Pour qu’il y ait un début à votre langue raconte l’histoire de Frédéric, un jeune homme 26 ans qui attend la mort dans une chambre d’hôpital et qui ne parle plus à personne.

« Il refuse de mourir dans la langue de ses parents. Il reproche à cette langue de nommer des choses souvent banales et qui ne servent qu’à évoquer le quotidien. Il souhaite que cette résistance devienne le début d’une nouvelle langue », a raconté Steve Gagnon.

En plein délire, Frédéric se retrouve en compagnie de ses parents et des gens qu’il a beaucoup aimés.
Photo Dylan Sheper
En plein délire, Frédéric se retrouve en compagnie de ses parents et des gens qu’il a beaucoup aimés.

La fièvre monte en lui. L’espace et le temps s’embrouillent, et une succession de morts et de vivants défilent devant lui. 

« Il délire et il revoit ses amis d’enfance Wilson et Odile, avec qui il a vécu une grande histoire d’amitié et d’amour. Ils étaient à la recherche d’une terre d’exil et ils ne se reconnaissaient pas dans la banlieue. Il va revoir, dans sa mort, ces gens qu’il a beaucoup aimés et le drame terrible qui les a frappés lorsqu’ils étaient adolescents », a-t-il ajouté.

Désobéissance

Steve Gagnon n’avait pas envie d’être poli et propre dans la création de cette œuvre qui parle beaucoup de désobéissance. Une désobéissance envers les codes, les cadres et le confort.

« Je voulais être complètement libre dans notre façon de créer et ne jamais être tenté, afin de plaire, de ramener les choses vers le centre. Ce que l’on finit par faire inconsciemment. On a décidé d’assumer totalement notre proposition », a-t-il fait remarquer.

Pour qu’il y ait un début à votre langue devait, à l’origine, être présentée dix fois au Périscope. Le tout a été ramené à cinq représentations parce que l’auteur n’a pas obtenu le financement nécessaire.

Daniel Parent se glisse dans la peau du père.
Photo Dylan Sheper
Daniel Parent se glisse dans la peau du père.

« On doit, lorsque l’on fait une demande de financement au Conseil des arts et des lettres du Québec, être déjà programmé dans un théâtre. Et si tu n’obtiens pas une réponse favorable, tu dois tout de même présenter la pièce.

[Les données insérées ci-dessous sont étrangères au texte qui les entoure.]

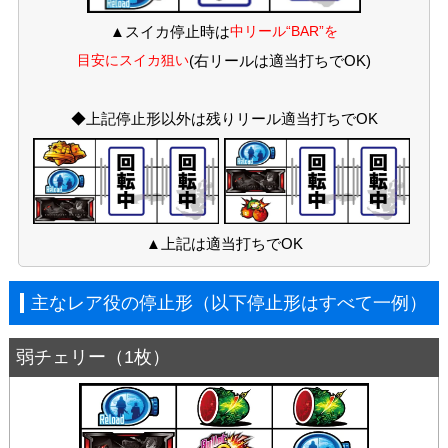
▲スイカ停止時は
中リール“BAR”を
目安にスイカ狙い
(右リールは適当打ちでOK)
◆上記停止形以外は残りリール適当打ちでOK
▲上記は適当打ちでOK
主なレア役の停止形（以下停止形はすべて一例）
弱チェリー（1枚）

J’ai financé les représentations présentées à Montréal le printemps dernier, et ça m’a coûté 35 000 $ de ma poche. », a-t-il fait savoir.

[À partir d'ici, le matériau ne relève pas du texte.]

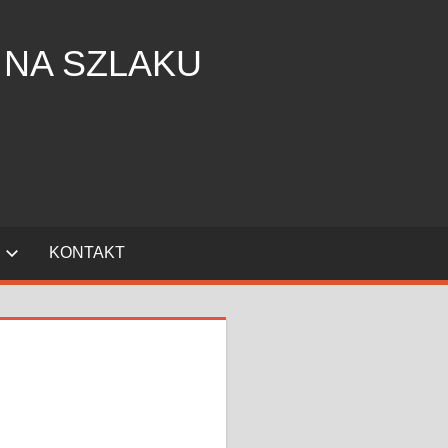
 NA SZLAKU
KONTAKT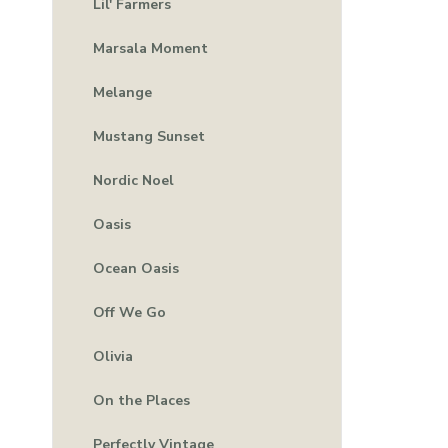
Lil' Farmers
Marsala Moment
Melange
Mustang Sunset
Nordic Noel
Oasis
Ocean Oasis
Off We Go
Olivia
On the Places
Perfectly Vintage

Seulement cinq représentations

Steve Gagnon n’avait plus les moyens de présenter les dix représentations initialement prévues à Québec. 

Il précise que les deux tiers des projets qui se retrouvent à l’affiche dans les théâtres n’obtiennent pas de soutien financier. Une situation, dit-il, qui doit changer.

« Il arrive souvent que les acteurs et les membres de l’équipe acceptent de jouer en coupant dans leurs salaires. Une actrice m’a raconté avoir gagné 335 $ pour 120 heures de répétitions et 15 spectacles. Je refuse que les gens que j’engage travaillent dans ces conditions », a-t-il laissé tomber.


Pour qu’il y ait un début à votre langue est présentée du 21 au 25 janvier au Théâtre Périscope.